A newly installed barbed wire fence at the Darien Gap has failed to stop migrants crossing the border into Panama from South America en route to the US, according to multiple reports.
Panamanian President José Raúl Mulino ordered the dangerous jungle crossing blocked after more than 500,000 people traveled through it to the U.S. last year.
Panama’s border police have erected about three miles of barbed wire to block certain paths and direct migrants to a single holding point.
But footage shared online shows that migrants appear to still be using the crossing, simply finding a way through or around the barbed wire.
In a video posted by NBC We see a group of women and children taking turns crawling through a hole under the barrier and into the jungle.
A newly installed barbed wire fence at the Darien Gap has failed to stop migrants from crossing into Panama from South America en route to the US.
Panamanian President José Raúl Mulino ordered the dangerous jungle crossing blocked after more than 500,000 people passed through it last year en route to the U.S.
According to the outlet, smugglers have told people that despite the barrier, nothing has changed.

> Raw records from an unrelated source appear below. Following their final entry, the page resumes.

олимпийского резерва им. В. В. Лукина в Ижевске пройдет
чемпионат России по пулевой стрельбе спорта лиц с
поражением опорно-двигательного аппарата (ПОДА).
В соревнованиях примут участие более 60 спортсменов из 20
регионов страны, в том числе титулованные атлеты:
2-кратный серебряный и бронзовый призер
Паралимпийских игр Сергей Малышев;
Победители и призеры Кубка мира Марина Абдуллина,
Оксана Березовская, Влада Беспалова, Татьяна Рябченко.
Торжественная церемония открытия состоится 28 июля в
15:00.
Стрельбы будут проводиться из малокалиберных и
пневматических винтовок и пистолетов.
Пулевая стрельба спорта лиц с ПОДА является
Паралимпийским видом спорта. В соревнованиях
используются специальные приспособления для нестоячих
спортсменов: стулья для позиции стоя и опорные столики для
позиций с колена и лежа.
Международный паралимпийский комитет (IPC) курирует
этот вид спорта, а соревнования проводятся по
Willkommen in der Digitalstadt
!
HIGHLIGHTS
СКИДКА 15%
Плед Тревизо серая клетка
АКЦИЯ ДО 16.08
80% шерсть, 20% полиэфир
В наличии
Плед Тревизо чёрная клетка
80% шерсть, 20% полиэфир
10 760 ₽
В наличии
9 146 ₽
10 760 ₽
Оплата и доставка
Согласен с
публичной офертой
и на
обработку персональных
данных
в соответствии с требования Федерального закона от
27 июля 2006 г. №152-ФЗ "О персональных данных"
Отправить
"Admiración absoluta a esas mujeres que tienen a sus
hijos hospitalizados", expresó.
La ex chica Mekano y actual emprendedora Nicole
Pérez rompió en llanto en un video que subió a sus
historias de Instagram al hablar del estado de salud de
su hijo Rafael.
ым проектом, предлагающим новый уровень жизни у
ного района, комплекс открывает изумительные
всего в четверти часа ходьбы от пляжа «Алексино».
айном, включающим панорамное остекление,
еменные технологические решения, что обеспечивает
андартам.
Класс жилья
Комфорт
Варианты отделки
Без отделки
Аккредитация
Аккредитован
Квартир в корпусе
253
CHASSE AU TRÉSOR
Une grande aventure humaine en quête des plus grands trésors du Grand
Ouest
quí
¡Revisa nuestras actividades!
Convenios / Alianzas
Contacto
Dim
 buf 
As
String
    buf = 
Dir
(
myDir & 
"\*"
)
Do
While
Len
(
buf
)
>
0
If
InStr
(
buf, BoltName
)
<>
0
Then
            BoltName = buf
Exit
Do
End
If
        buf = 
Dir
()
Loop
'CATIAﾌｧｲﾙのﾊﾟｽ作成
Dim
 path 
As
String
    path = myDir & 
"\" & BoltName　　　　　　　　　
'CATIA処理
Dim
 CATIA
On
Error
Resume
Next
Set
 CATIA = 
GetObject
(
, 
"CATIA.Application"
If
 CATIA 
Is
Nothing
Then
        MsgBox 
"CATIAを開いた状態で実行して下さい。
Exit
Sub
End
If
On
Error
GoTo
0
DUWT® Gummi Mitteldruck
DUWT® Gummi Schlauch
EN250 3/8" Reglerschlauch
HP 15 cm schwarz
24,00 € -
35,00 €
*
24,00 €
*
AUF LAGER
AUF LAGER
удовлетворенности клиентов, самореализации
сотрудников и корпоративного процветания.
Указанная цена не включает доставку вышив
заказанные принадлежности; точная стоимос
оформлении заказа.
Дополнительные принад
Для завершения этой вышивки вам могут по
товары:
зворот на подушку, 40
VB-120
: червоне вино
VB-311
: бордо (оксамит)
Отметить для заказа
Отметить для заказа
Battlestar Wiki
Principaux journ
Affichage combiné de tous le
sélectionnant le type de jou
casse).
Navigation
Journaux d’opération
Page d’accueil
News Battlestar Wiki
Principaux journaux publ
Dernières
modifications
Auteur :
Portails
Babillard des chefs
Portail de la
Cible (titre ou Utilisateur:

A message from a smuggler reportedly read: ‘The guards have put up a fence along Capurgana, but people are walking past one by one — children, adults, and they are walking along the same road. They have not turned anyone back and are not turning anyone back.
‘Don’t believe the messages anymore, they just want to stop the flow of migrants.’
Experts say it remains to be seen whether President Mulino can curb migration in a sparsely populated area with little government presence.
“Panama and our Darien are not a transit route. It is our border,” Mulino said after his victory with 34 percent of the vote in Sunday’s election was formalized. He will take over the presidency on July 1.
As he had indicated during his campaign, the 64-year-old lawyer and former security minister said he would try to end “the Darien odyssey that has no right to exist”.
Panama’s border police have erected about three miles of barbed wire to block some paths and direct migrants to a single holding point
The Darien Gap is the only land canal connecting South America, from Colombia, via Panama to the United States.
The narrow isthmus migration route has become exponentially more popular in Colombia in recent years, thanks to the help of organized crime, making it an affordable, if dangerous, overland route for hundreds of thousands of people.
The problem grew as countries like Mexico, under pressure from the US government, imposed visa restrictions on several nationalities, including Venezuelans.
Mulino, who took office on July 1, pledged to stem the rising flow of migrants into his country from Colombia and reached a deal under which the U.S. government would pay for repatriation flights.
Earlier this month, he made it clear whose problem this really is, and downplayed Panama’s role.
“This is a United States problem that we are addressing. People don’t want to live here in Panama, they want to go to the United States,” he said in his first weekly news conference.
If migrants don’t want to go back to their country, “they go (to the US). I can’t arrest them, we can’t forcibly repatriate them.”
More than 500,000 migrants crossed the Darien Gap in the record year of 2023.
A thriving migrant industry has sprung up in the dense jungle
More than 500,000 migrants crossed the Darien Gap in a record-breaking 2023. More than 212,000 have crossed so far this year. The National Border Service reported this week that 11,363 migrants have crossed the border since Mulino took office, about 9,000 fewer than the same period last year.
Mulino also said he hopes Venezuela’s presidential elections on July 28 can lead to a reduction in the number of Venezuelan migrants, who make up more than half of those crossing the Darién.
However, Nicolas Maduro has declared himself the winner of the election, despite accusations of fraud by the opposition.